_Source material_:

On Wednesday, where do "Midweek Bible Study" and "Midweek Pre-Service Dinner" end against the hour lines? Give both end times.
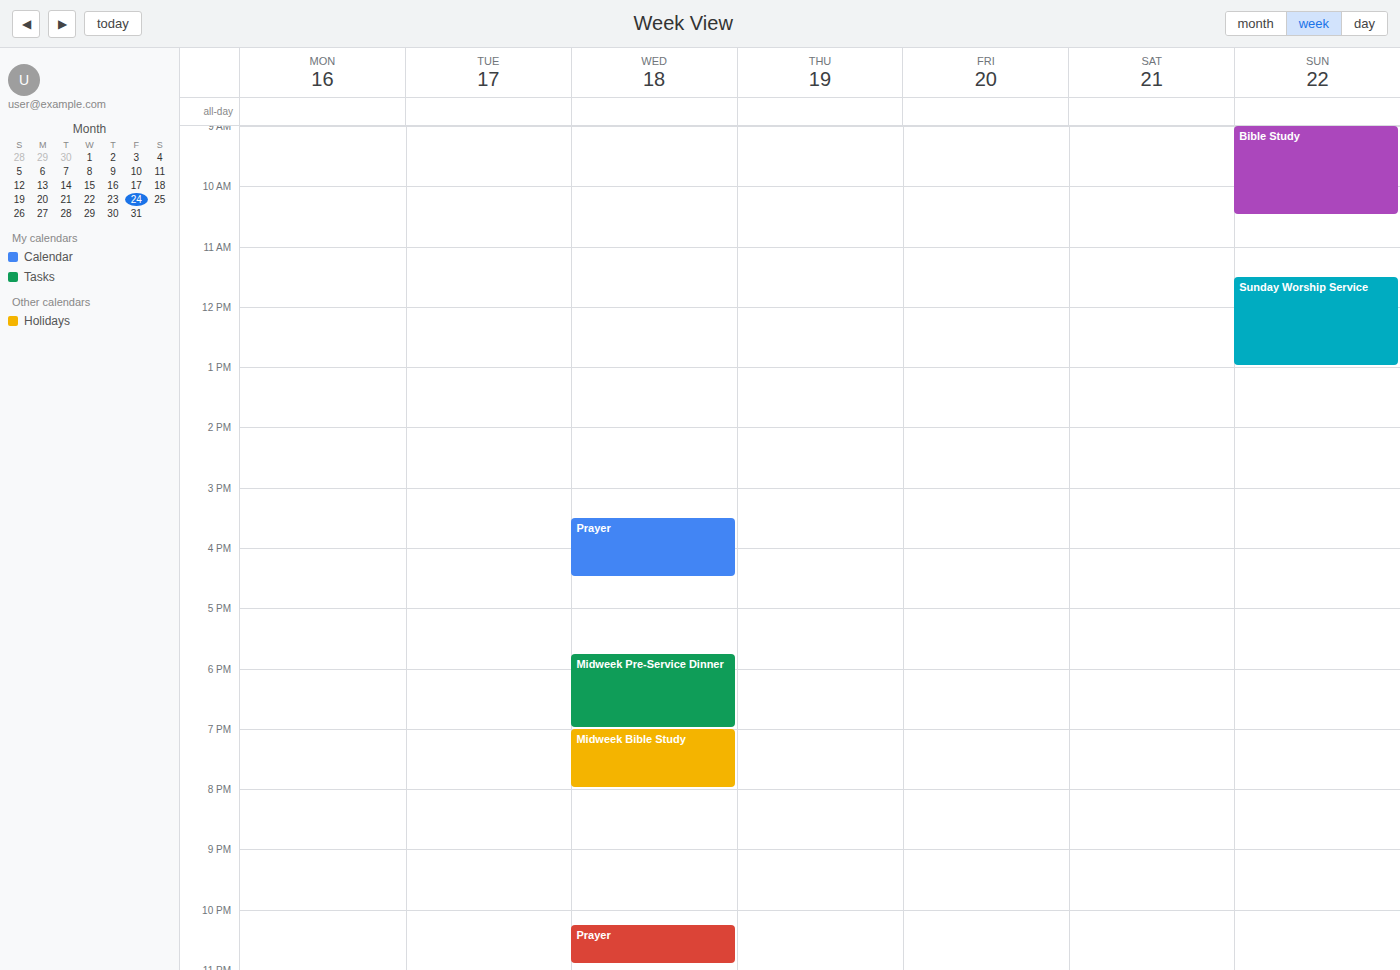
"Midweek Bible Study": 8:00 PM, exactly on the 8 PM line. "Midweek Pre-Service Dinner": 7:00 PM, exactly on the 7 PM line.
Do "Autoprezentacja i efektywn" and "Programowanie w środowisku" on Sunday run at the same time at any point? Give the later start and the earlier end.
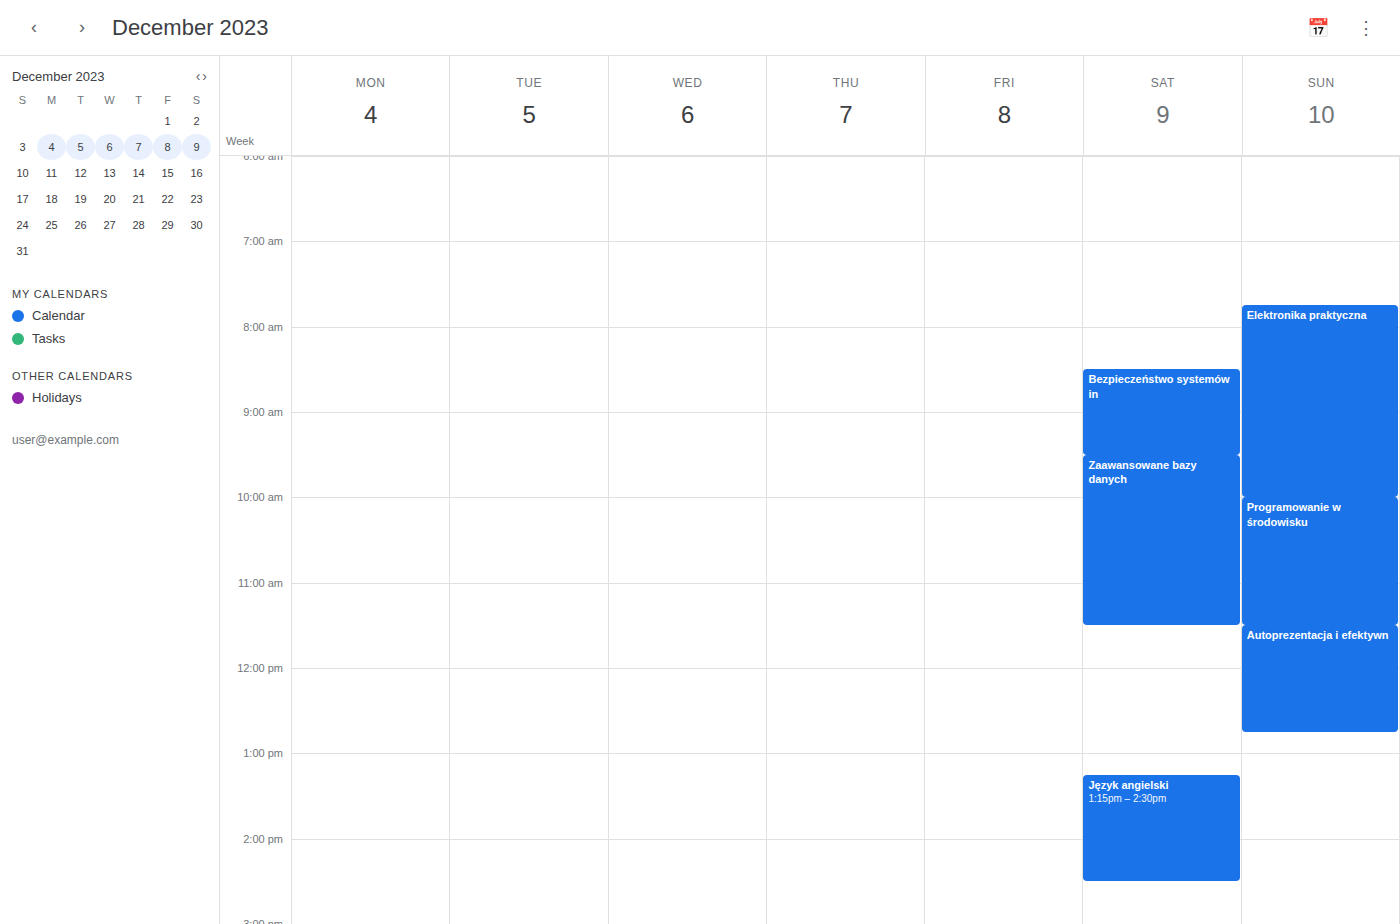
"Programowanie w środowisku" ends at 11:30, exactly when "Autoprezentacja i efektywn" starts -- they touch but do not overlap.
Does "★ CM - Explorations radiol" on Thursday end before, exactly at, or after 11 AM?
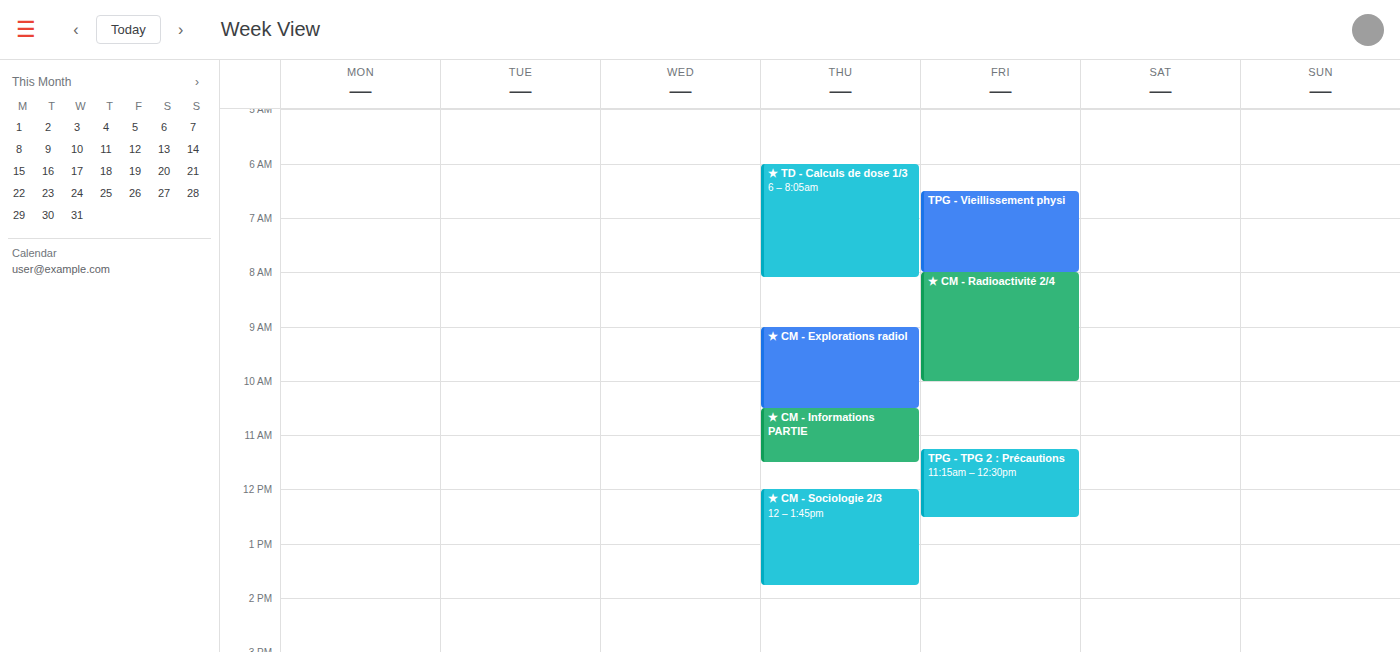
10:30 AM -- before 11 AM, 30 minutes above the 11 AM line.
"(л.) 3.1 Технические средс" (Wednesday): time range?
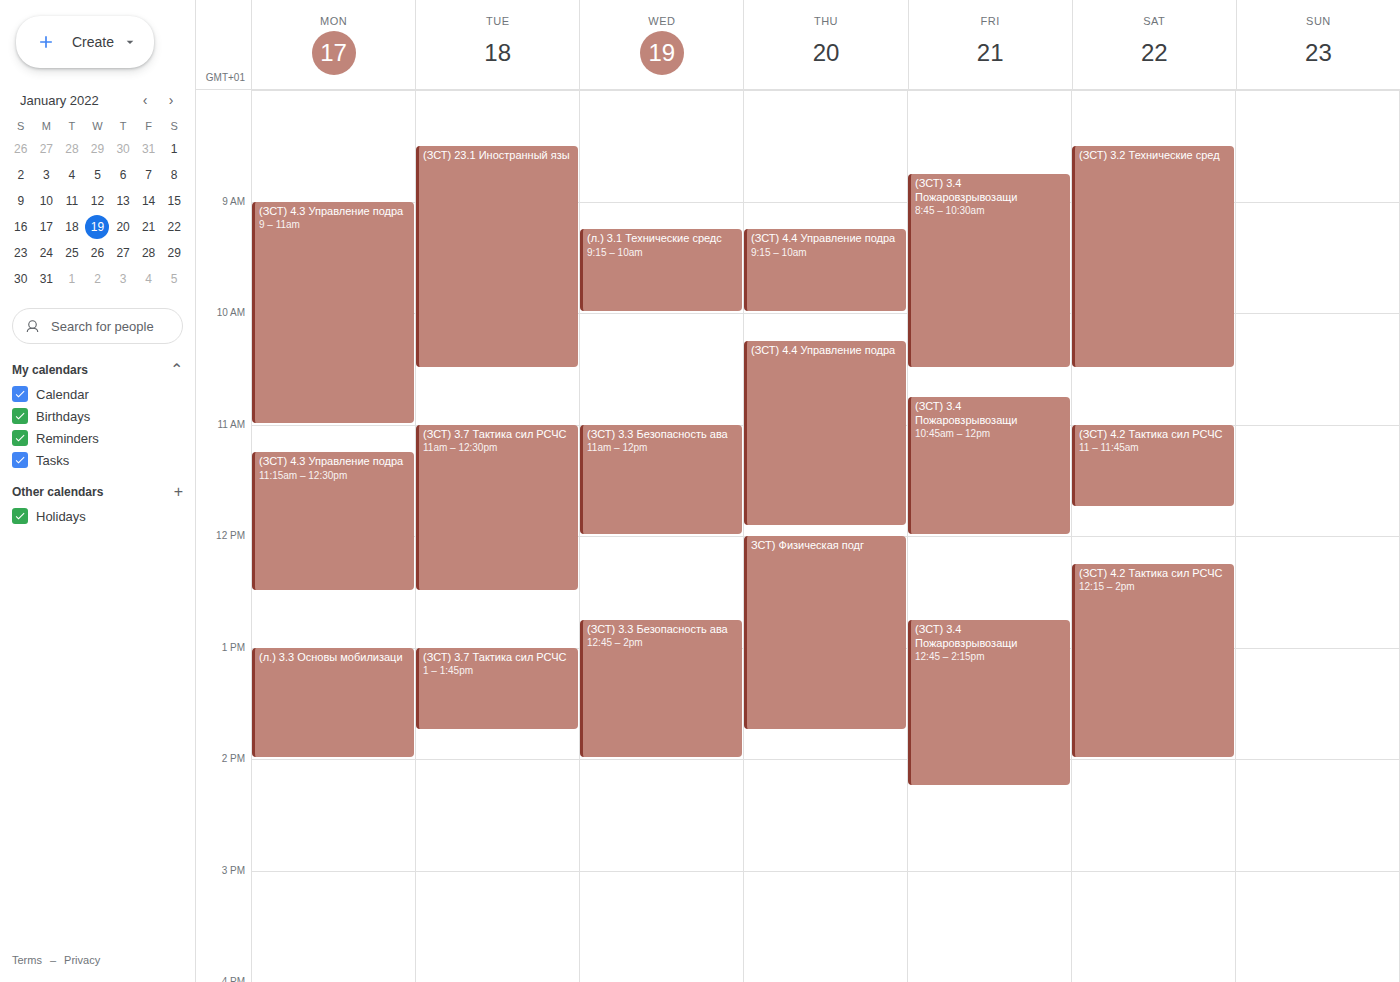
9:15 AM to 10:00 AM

_Your task_: Copy out the data word for word, from the line containing "after 11 AM?" through the end of the data, and leave the pictures out.

_Answer to the problem_:
Does "★ CM - Explorations radiol" on Thursday end before, exactly at, or after 11 AM?
10:30 AM -- before 11 AM, 30 minutes above the 11 AM line.
"(л.) 3.1 Технические средс" (Wednesday): time range?
9:15 AM to 10:00 AM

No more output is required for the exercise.